Enough Is Not Enough Poem by gershon hepner

Enough Is Not Enough



ENOUGH IS NOT ENOUGH


Enough we know is not enough,
although we falsely claim
it is. Of course it's really tough
having to declaim
each year the same hyperbole,
before we face with horror
reality we herbally
correct when eating moror,
realizing enough applies
to what is bitter, but
the good dayenus are all lies
that we don't dare to cut
out of the haggadah. This stuff
is meant to praise Hashem,
who of such praise can't have enough.
Just saying "Ibidem"
is not enough from Him, He needs
to hear the praise again
and yet again, and then recedes
before we say amen,
perhaps to watch how Eliyahu
drinks so much wine. It's tough
for him-from New York to Oahu
he may not say "Enough! "


Howard Jacobson writes in Tablet,4/3/12 an article about "Dayenu": "Dayenu? Enough Already. If there were such a thing as a perfect Jewish joke, it might just be ‘Dayenu, ' the Passover punch line that is never enough."

"Time present and time past are both perhaps present in time future, " declaimed the Anglo-Catholic poet T. S. Eliot. Jewish time is more vertiginous still because of the element of joking we impart to it. "Oy, am I thirsty, " cries the old Jewish man. "Oy, am I thirsty! " Alarmed bystanders give him a drink. Gratefully, he glugs it down. "Oy, " he cries, "was I thirsty! "

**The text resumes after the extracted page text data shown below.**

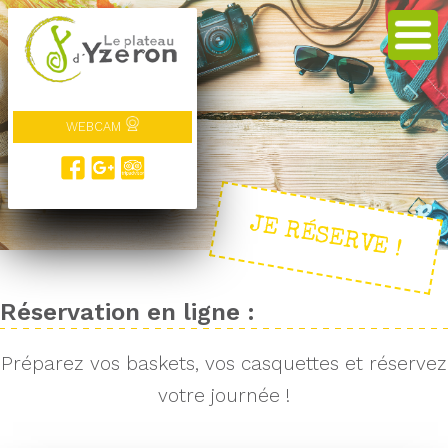
WEBCAM
JE RÉSERVE !
Réservation en ligne :
Préparez vos baskets, vos casquettes et réservez
votre journée !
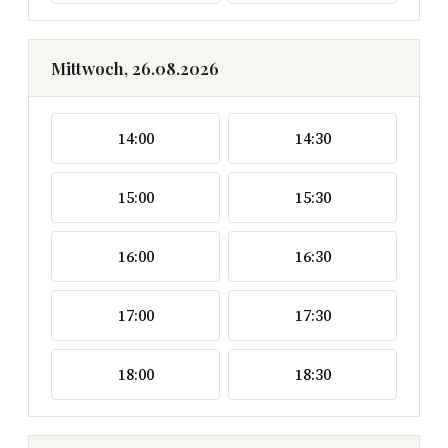
Mittwoch, 26.08.2026
14:00
14:30
15:00
15:30
16:00
16:30
17:00
17:30
18:00
18:30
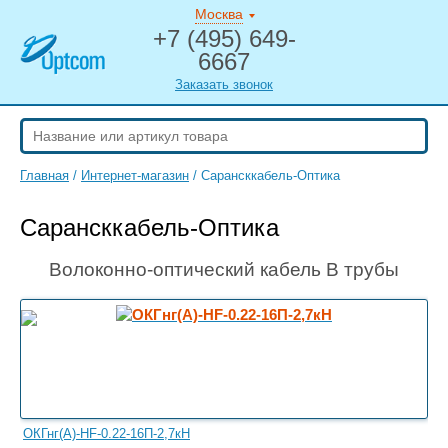
Москва
+7 (495) 649-
6667
Заказать звонок
Главная
/
Интернет-магазин
/
Сарансккабель-Оптика
Сарансккабель-Оптика
Волоконно-оптический кабель В трубы
ОКГнг(A)-HF-0.22-16П-2,7кН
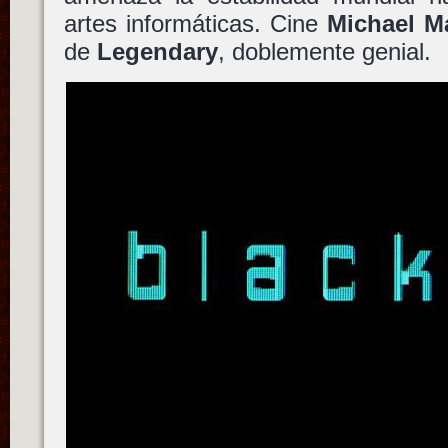
artes informáticas. Cine
Michael M
de
Legendary
, doblemente genial.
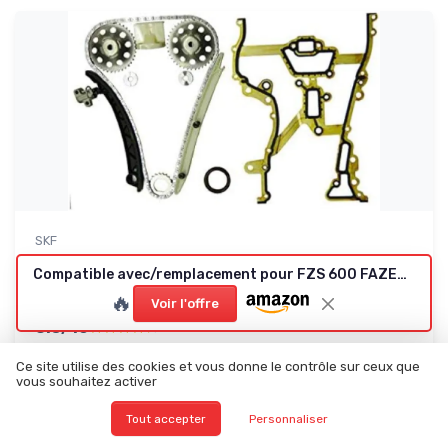
SKF
VKML 85000 Kit de Chaine Distribution Unique
Compatible avec/remplacement pour FZS 600 FAZER - 98/99 - KIT EMBRAYAGE COMPLET
Le kit de chaîne qui fait le job sur Corsa C (si on tombe sur une
🔥
boîte complète...
Voir l'offre
8.5/10
★★★★★
★★★★★
Rapport qualité-prix
★★★★★
★★★★★
Ce site utilise des cookies et vous donne le contrôle sur ceux que
Design
★★★★★
★★★★★
vous souhaitez activer
Materiaux
★★★★★
★★★★★
Tout accepter
Personnaliser
Emballage
★★★★★
★★★★★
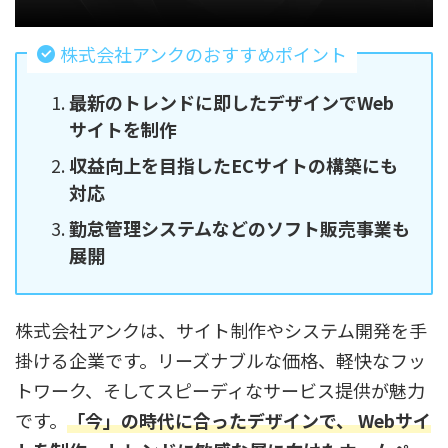
株式会社アンクのおすすめポイント
最新のトレンドに即したデザインでWeb
サイトを制作
収益向上を目指したECサイトの構築にも
対応
勤怠管理システムなどのソフト販売事業も
展開
株式会社アンクは、サイト制作やシステム開発を手
掛ける企業です。リーズナブルな価格、軽快なフッ
トワーク、そしてスピーディなサービス提供が魅力
です。
「今」の時代に合ったデザインで、 Webサイ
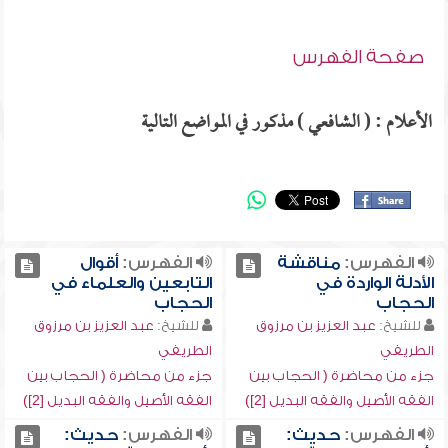
صفحة الفهرس
الأعلام : ( الشافعي ) مذكور في المواضع التالية
الفهرس:
مناقشة
الفهرس:
أقوال
الأدلة الواردة في
التابعين والعلماء في
الحجاب
الحجاب
للشيخ:
عبد العزيز بن مرزوق
للشيخ:
عبد العزيز بن مرزوق
الطريفي
الطريفي
جزء من محاضرة ( الحجاب بين
جزء من محاضرة ( الحجاب بين
الفقه الأصيل والفقه البديل [2])
الفقه الأصيل والفقه البديل [2])
الفهرس:
حديث:
الفهرس:
حديث:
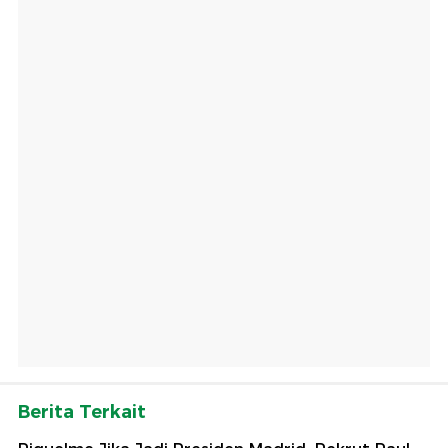
Berita Terkait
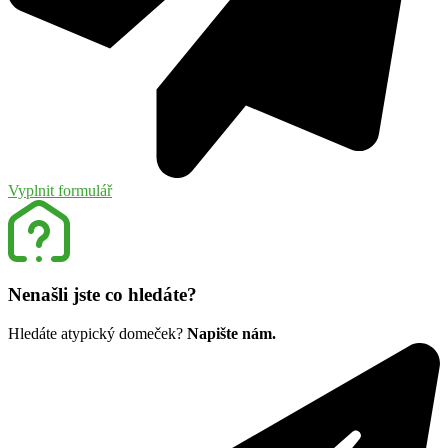
Vyplnit formulář
Nenašli jste co hledáte?
Hledáte atypický domeček?
Napište nám.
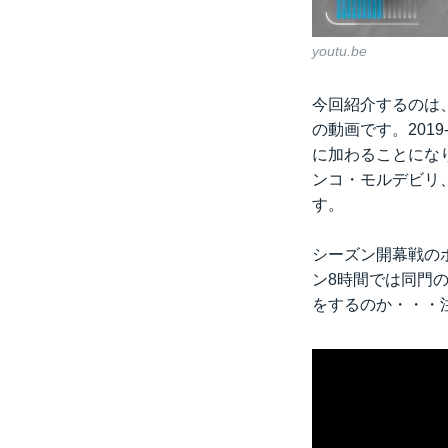
youtu.be
今回紹介するのは、
の動画です。2019
に加わることにな
ンコ・モルデビリ
す。
シーズン開幕戦の
ン8時間では同門
をするのか・・・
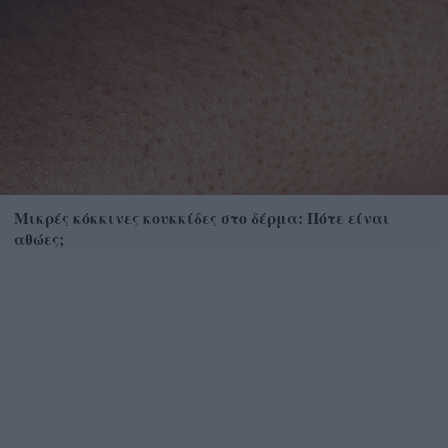
Μικρές κόκκινες κουκκίδες στο δέρμα: Πότε είναι
αθώες;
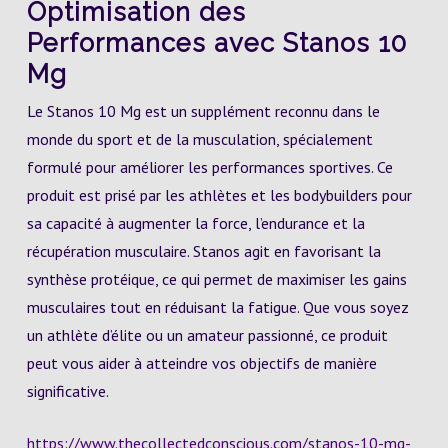
Optimisation des
Performances avec Stanos 10
Mg
Le Stanos 10 Mg est un supplément reconnu dans le
monde du sport et de la musculation, spécialement
formulé pour améliorer les performances sportives. Ce
produit est prisé par les athlètes et les bodybuilders pour
sa capacité à augmenter la force, l’endurance et la
récupération musculaire. Stanos agit en favorisant la
synthèse protéique, ce qui permet de maximiser les gains
musculaires tout en réduisant la fatigue. Que vous soyez
un athlète d’élite ou un amateur passionné, ce produit
peut vous aider à atteindre vos objectifs de manière
significative.
https://www.thecollectedconscious.com/stanos-10-mg-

Then and now change places in the absurd hyperbole of suffering. But at least to be able to say we were thirsty is a liberation, if not from the memory of thirst, then from thirst itself. This liberation is what the Dayenu commemorates. The comic repetition of "it would have sufficed us" asserts that there still is time for such a word, that it will go on sufficing whatever happens. In this, does it not epitomize the spirit of re-telling, re-making, and re-remembering that is the Passover itself?